MATERIAL PROVIDED: Begin

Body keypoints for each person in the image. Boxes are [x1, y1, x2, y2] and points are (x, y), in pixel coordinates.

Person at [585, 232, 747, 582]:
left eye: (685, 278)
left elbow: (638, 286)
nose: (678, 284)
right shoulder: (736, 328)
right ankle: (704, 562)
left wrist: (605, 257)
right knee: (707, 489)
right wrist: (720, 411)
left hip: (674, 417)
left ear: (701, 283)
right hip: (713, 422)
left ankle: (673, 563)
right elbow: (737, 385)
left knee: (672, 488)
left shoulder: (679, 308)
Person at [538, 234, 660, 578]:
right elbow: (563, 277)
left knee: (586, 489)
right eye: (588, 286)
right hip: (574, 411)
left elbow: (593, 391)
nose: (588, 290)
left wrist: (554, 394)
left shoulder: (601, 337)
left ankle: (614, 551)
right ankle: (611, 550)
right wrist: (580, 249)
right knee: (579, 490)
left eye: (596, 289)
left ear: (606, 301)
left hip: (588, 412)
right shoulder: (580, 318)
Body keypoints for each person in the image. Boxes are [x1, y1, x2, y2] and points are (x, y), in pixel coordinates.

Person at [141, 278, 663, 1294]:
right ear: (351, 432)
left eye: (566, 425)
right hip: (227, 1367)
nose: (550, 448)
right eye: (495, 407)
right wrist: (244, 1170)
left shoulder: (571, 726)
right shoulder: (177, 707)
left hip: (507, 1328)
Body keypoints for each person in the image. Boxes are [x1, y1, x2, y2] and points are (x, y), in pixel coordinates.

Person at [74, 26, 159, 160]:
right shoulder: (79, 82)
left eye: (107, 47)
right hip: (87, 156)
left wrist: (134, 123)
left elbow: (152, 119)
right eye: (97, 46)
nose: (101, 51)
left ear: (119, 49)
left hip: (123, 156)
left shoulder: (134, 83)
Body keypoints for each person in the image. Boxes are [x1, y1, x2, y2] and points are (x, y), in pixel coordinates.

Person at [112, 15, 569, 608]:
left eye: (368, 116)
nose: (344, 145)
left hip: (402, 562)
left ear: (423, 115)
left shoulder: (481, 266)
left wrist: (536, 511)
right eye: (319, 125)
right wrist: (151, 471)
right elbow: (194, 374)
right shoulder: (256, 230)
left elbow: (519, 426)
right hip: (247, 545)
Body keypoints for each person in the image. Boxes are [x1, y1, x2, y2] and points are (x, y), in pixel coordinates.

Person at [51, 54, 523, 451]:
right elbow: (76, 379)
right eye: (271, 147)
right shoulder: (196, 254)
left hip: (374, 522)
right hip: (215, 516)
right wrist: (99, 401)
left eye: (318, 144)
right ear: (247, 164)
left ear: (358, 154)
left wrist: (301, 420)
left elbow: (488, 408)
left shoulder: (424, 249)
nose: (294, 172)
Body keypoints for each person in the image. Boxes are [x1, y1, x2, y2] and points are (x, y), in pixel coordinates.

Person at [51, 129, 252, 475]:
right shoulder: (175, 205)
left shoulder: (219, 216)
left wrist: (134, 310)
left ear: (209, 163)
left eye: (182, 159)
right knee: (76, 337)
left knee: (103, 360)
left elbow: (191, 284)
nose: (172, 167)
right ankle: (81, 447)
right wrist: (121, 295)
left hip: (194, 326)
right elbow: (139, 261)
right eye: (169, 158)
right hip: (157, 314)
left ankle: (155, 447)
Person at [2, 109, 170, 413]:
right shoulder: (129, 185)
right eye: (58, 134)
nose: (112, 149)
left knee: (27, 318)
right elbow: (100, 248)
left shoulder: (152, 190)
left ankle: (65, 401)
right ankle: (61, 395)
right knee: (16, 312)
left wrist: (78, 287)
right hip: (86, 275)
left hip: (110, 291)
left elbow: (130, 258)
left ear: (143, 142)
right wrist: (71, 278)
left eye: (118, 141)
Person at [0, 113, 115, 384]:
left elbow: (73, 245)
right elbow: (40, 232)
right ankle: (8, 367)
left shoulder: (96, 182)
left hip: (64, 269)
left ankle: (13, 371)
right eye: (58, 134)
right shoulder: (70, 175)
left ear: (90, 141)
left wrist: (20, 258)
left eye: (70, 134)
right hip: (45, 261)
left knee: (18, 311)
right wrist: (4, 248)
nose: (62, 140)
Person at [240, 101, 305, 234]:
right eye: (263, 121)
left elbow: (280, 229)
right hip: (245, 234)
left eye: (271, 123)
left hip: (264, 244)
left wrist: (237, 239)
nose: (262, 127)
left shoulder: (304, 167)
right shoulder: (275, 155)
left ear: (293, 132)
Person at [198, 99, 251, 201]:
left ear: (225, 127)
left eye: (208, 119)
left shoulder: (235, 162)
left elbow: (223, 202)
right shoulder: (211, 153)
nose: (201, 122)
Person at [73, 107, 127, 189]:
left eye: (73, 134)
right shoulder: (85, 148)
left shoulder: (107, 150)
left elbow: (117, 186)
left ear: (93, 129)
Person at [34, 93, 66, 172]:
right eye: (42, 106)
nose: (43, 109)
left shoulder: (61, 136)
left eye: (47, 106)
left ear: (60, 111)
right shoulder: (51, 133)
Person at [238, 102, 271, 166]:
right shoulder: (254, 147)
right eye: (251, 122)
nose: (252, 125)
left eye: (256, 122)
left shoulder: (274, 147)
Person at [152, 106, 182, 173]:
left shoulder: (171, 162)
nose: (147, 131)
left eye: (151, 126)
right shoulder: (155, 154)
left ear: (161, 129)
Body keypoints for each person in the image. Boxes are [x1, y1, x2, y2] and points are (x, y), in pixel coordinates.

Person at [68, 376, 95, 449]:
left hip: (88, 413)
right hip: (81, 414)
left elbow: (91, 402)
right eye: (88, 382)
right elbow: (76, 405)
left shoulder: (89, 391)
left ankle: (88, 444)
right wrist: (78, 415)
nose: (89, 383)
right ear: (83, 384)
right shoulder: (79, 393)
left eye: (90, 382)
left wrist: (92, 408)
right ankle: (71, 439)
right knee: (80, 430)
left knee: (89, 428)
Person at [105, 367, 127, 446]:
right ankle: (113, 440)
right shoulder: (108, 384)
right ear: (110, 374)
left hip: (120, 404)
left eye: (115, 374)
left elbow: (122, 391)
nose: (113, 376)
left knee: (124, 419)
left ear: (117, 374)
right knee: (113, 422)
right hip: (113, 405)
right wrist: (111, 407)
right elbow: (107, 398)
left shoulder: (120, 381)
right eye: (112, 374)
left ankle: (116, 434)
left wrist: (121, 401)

MATERIAL PROVIDED: End

_YOUR ASSIGNMENT_: Each line in the listing above from the one containing "nose: (201, 122)" through the one containing "left ear: (161, 129)" should be repeated exactly, and no other line.

_TASK SOLUTION_:
nose: (201, 122)
Person at [73, 107, 127, 189]:
left eye: (73, 134)
right shoulder: (85, 148)
left shoulder: (107, 150)
left elbow: (117, 186)
left ear: (93, 129)
Person at [34, 93, 66, 172]:
right eye: (42, 106)
nose: (43, 109)
left shoulder: (61, 136)
left eye: (47, 106)
left ear: (60, 111)
right shoulder: (51, 133)
Person at [238, 102, 271, 166]:
right shoulder: (254, 147)
right eye: (251, 122)
nose: (252, 125)
left eye: (256, 122)
left shoulder: (274, 147)
Person at [152, 106, 182, 173]:
left shoulder: (171, 162)
nose: (147, 131)
left eye: (151, 126)
right shoulder: (155, 154)
left ear: (161, 129)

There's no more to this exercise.